The screaming dropped off to harsh panting.
“That’s got it,” he heard the strange voice say. “The bleeding’s bad.”
“Keep an eye out for him,” Fend’s voice instructed tersely.
“That was Aspar. I know bloody well it was, and you’ll never hear him coming, not after that.”
Aspar allowed himself a tight grin. He’d lost the bow in the fall, but he still had his dirk and ax. Grimacing, he pulled himself to his feet.
That sent a dizziness through him that nearly sat him back down, but he waited through it, breathing as deeply as he could. Fend was right; he could hear their voices—barely—but the belling in his ears would hush over the small sounds of someone creeping up on him.
Now, where exactly were they? He took a step in what he thought was the right direction and for an instant thought he had caught a glimpse of someone ahead, but the light was still dim.
He was starting to move closer when someone grabbed him from behind and wrapped a forearm across his face. He grunted and tried to throw him off, but he was already off balance and he fell rather heavily with his face pressed against the earth. He twisted and kicked, vaguely aware that the ground was shuddering, and a face came into view. It was a familiar face, but not Fend’s.
Ehawk.
The boy pressed a finger to his lips and pointed.
Four kingsyards away a massive wall of scale was sliding though the trees.
PART III
THE BOOK OF RETURN
Nothing is ever destroyed, though often they are changed. Some things may be lost for a very long time, it is true—but the waters beneath the world will eventually carry them home.
—FROM THE GHRAND ATEIIZ, OR THE BOOK OF RETURN ,AUTHOR ANON.
Each fane I visited robbed me of some sense—feeling, hearing, sight, sound, and eventually self.
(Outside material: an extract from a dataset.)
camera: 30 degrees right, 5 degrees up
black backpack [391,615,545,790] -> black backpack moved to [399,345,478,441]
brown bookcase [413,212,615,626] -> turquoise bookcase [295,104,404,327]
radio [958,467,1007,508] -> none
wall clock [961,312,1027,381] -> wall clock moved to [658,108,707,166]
But in the end it all came back, and more, much more.
—FROM THE CODEX TEREMINNAM, AUTHOR ANON.
ALIS MEANT to cut the man’s spine just below his skull, but her fatigue-numbed feet slipped on the slick stone, and the point of her dagger plunged into his collarbone instead.
He screamed and whirled around. She had just enough presence of mind to duck his flailing arms, but his booted foot caught her in
the shins, and she gasped as pain shot jagged lines across her vision and she stumbled back into the wall.
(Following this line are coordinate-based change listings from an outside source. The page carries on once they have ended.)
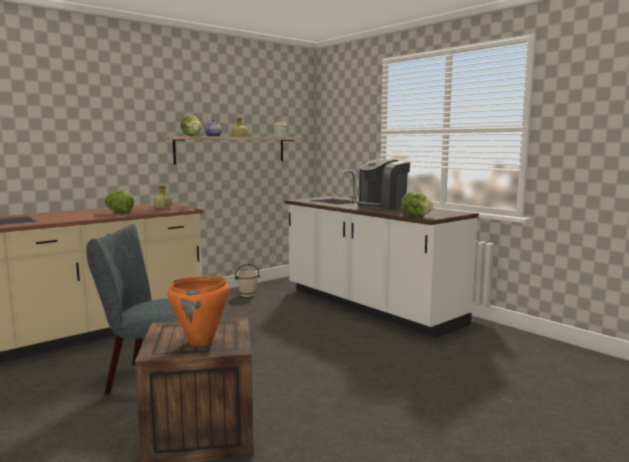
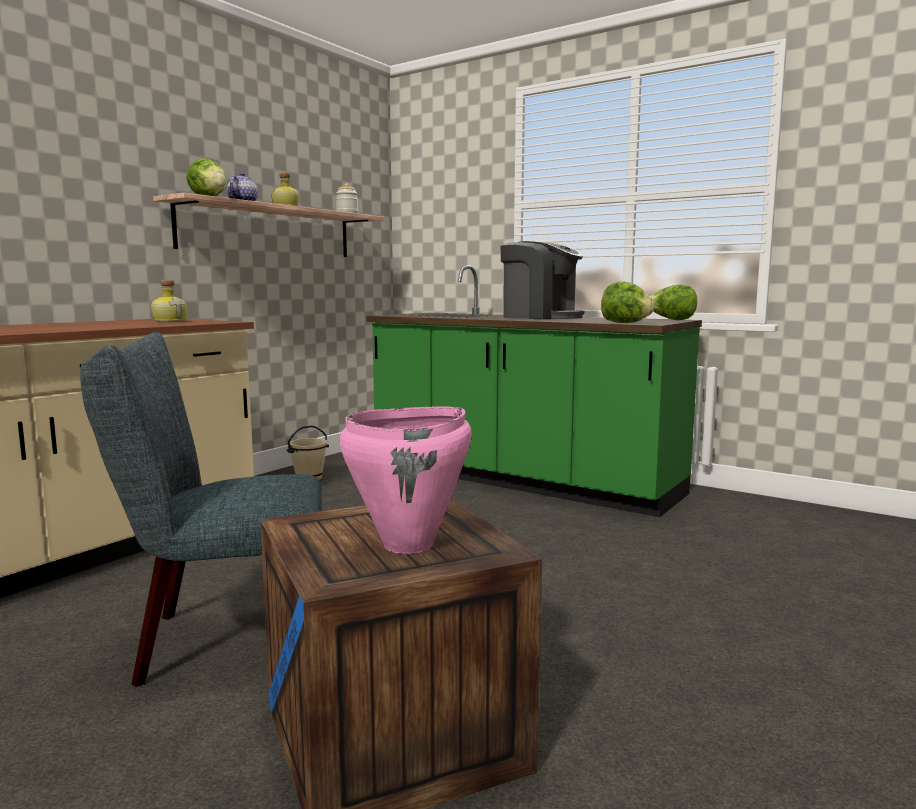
camera: 15 degrees left, 0 degrees up
lettuce [103,190,134,213] -> lettuce moved to [650,284,697,320]
orange cooking pot [167,276,230,346] -> pink cooking pot [340,406,472,554]
white counter [285,170,479,338] -> green counter [366,265,702,517]
coffee machine [357,159,410,209] -> coffee machine turned 90 degrees counterclockwise [501,241,584,319]

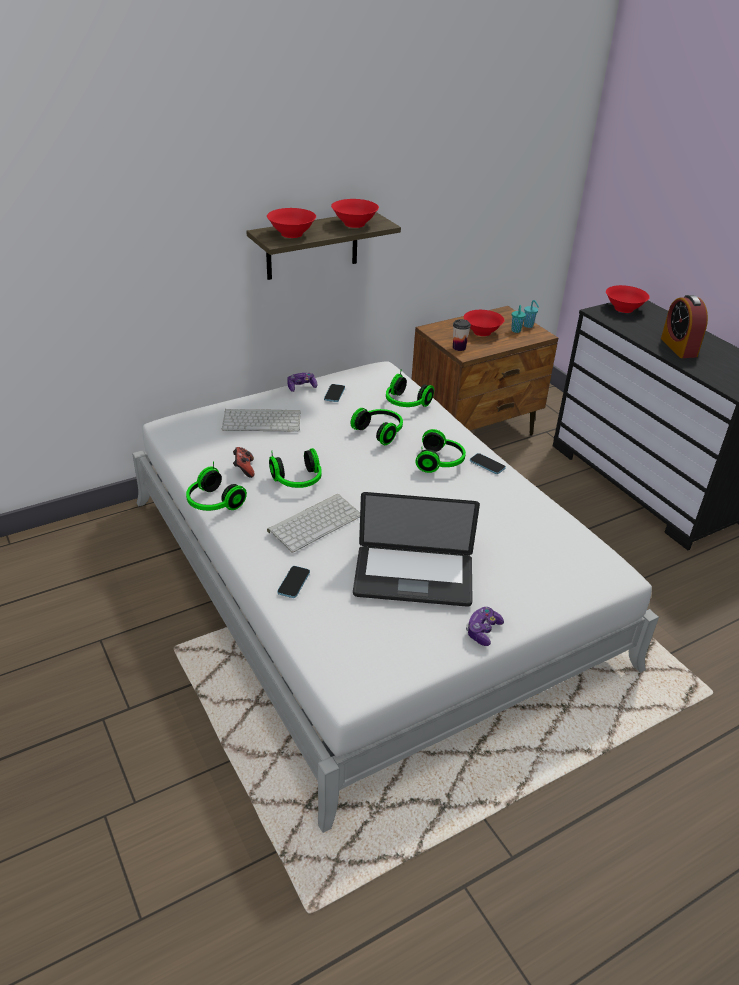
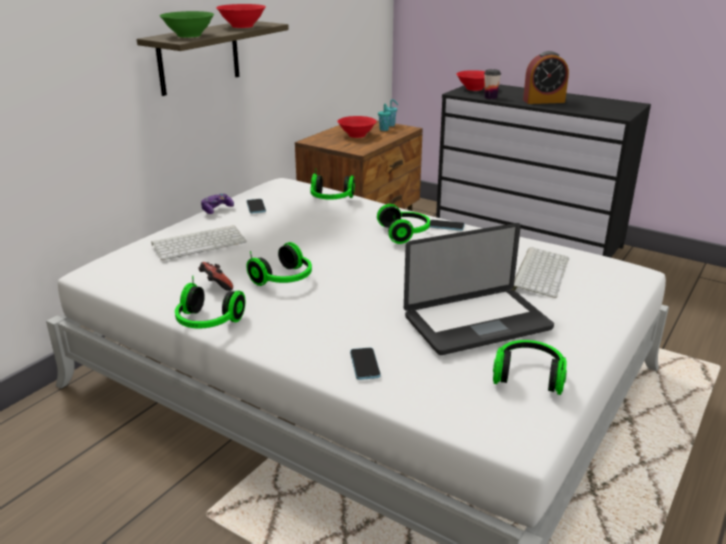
camera: 25 degrees left, 10 degrees down
red bowl [267,208,316,238] -> green bowl [160,11,214,38]
keyboard [267,494,360,552] -> keyboard moved to [511,247,569,298]
headphones [351,408,403,445] -> headphones moved to [493,340,567,395]
cup [453,319,471,351] -> cup moved to [484,69,501,99]
game controller [466,607,504,646] -> none
alarm clock [661,295,708,358] -> alarm clock turned 60 degrees counterclockwise [523,51,569,104]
He hadn’t dropped his lantern, and they peered at each other in its sanguinary light.
He was a large man—over six feet—all in black, one of the usurper’s Nightstriders. His face was surprisingly feminine for such a big fellow, with a gently tapered chin and round cheeks.
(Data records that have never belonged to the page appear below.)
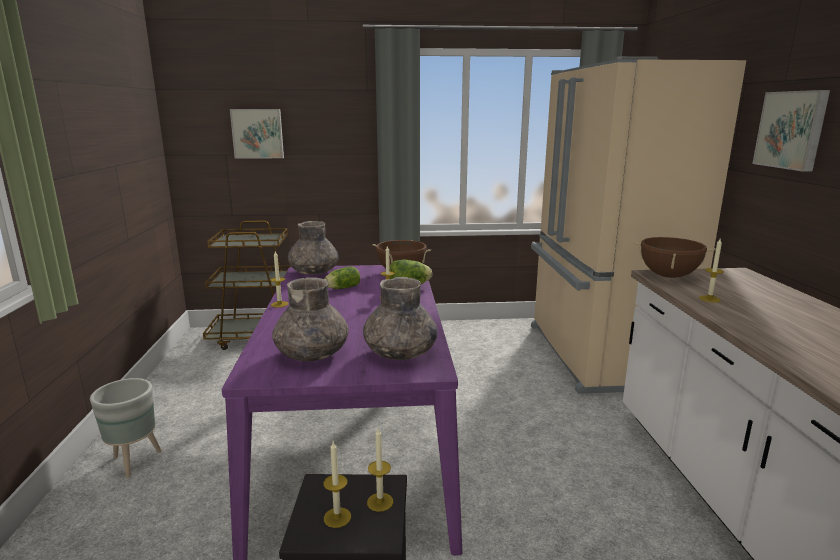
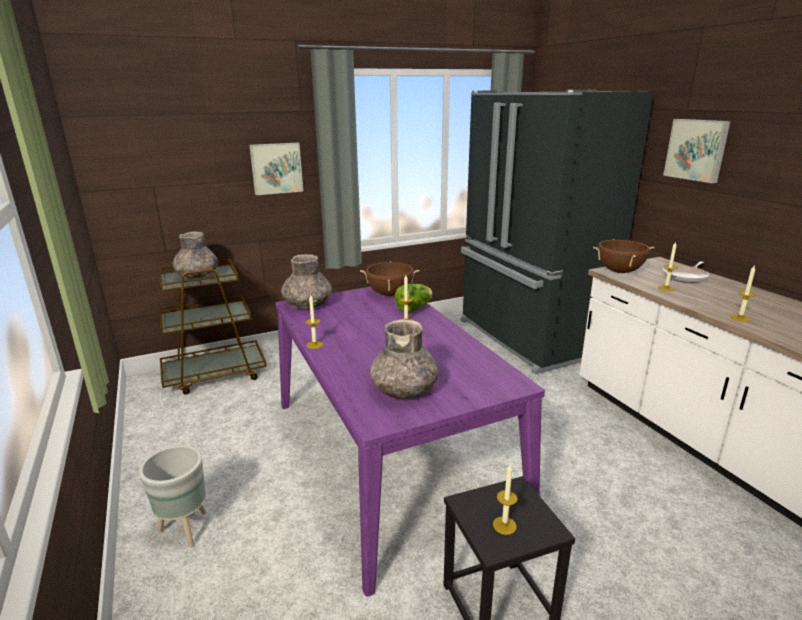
camera: 20 degrees left, 5 degrees up
picture [230,109,284,159] -> picture moved to [249,143,303,195]
lettuce [324,266,360,289] -> none
grey vase [363,277,437,360] -> grey vase moved to [173,232,218,279]
candle [367,428,393,512] -> candle moved to [730,266,756,322]
beige fridge [531,56,746,394] -> black fridge [461,90,654,374]
none -> frying pan [663,261,709,283]

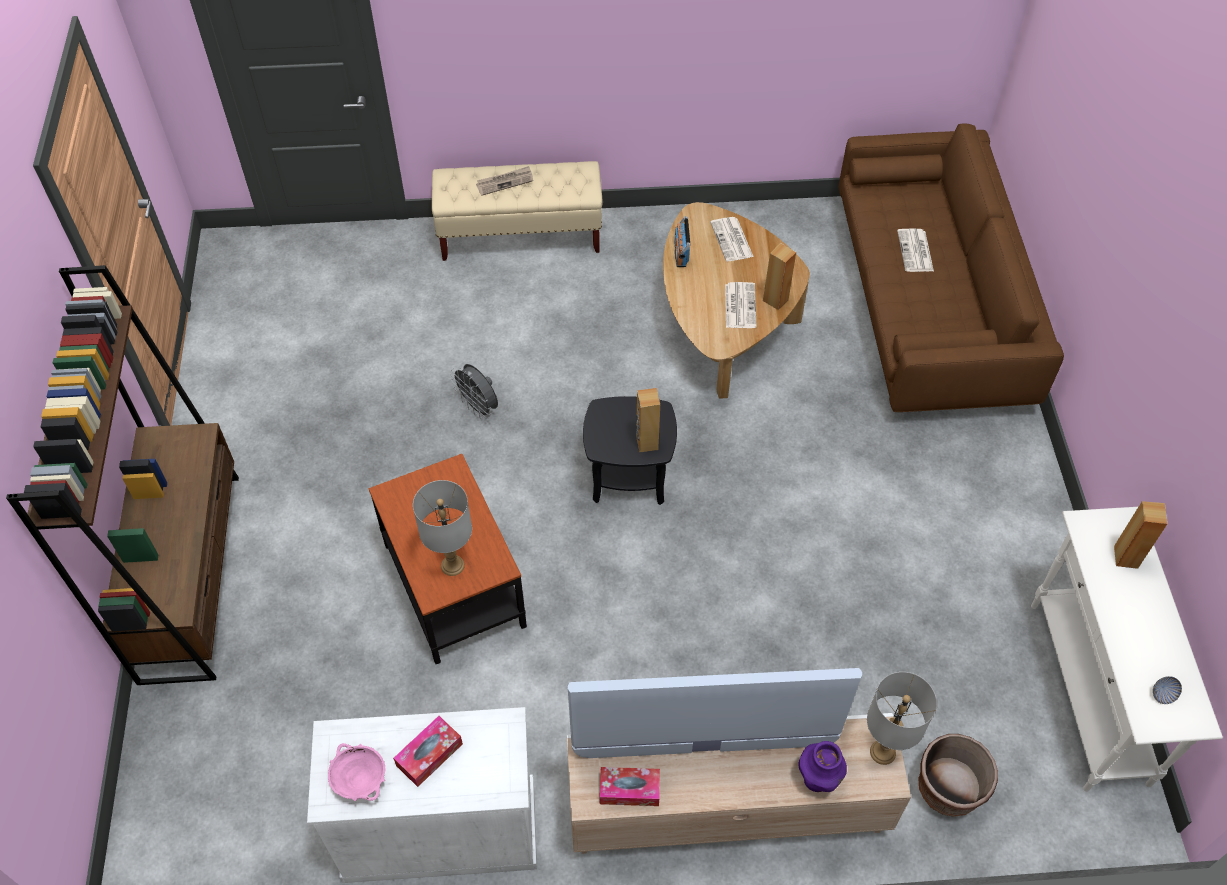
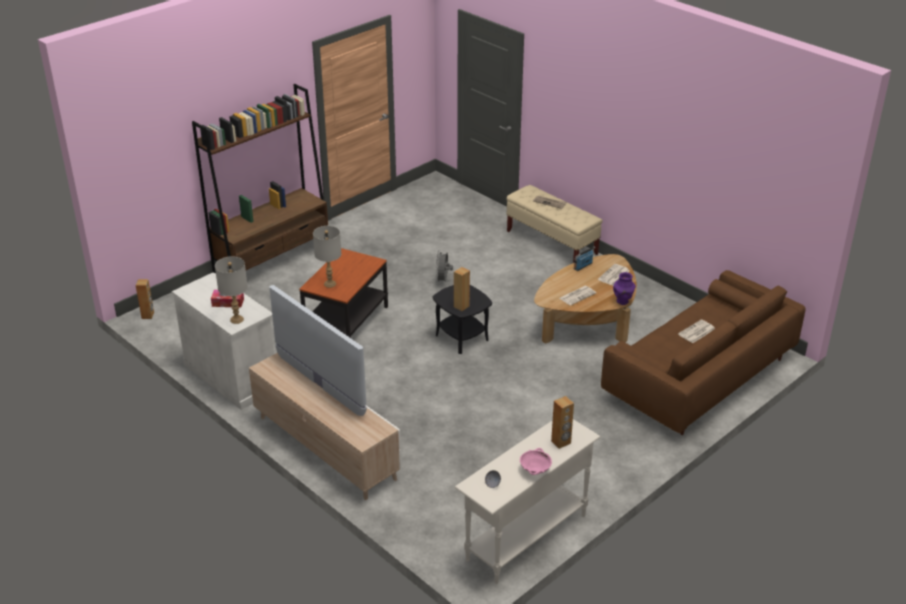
camera: 50 degrees right, 20 degrees down
pink bowl [328,743,385,801] -> pink bowl moved to [520,448,552,475]
tissue box [599,767,660,806] -> none
brown speaker [763,243,796,310] -> brown speaker moved to [135,279,154,319]
purple vase [798,741,847,792] -> purple vase moved to [613,272,636,305]
grey table lamp [867,672,937,765] -> grey table lamp moved to [215,256,248,324]
brown planter [918,734,998,817] -> none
“Bitch,” he snarled, drawing his knife.
Behind him a girl—she might have been eleven—cowered against the wall.
Alis tried to summon the shadow; sometimes it was easy, like snapping a finger inside her head, and sometimes it was very hard, especially when someone had already seen her.
It didn’t come immediately, and she didn’t have time to work at it. So she blew out her breath and let her shoulders sag, let her knife hand drop to her side.
He in turn relaxed for an instant, and with what remained of her strength she struck, launching from the wall, her empty left hand snapping toward his face. She felt a liquid, parting sensation as she plunged her knife into his left side and worked it in and out.
He shrieked again, and a fist clubbed against her head, but she kept pumping the blade until her hand was so slick with blood that she couldn’t keep her grip on the weapon. Then she pushed herself away, gasping, and felt a weird wrenching in her arm. She realized that her arm hurt, that she had been cut, too. She backed into the shadows.
Despite his wounds, the man didn’t stop, either. He lumbered after her, and she ran, feeling her way through the dark, until she reached the mouth of the tunnel. She ducked into it, hearing only the whine of her breath, then tugged at her breeches, trying to tear a piece to tie on her arm. She couldn’t get it to rip, so she just clamped her hand over the wound and waited.
She could still make out the glow of firelight around the corner; he was there, waiting.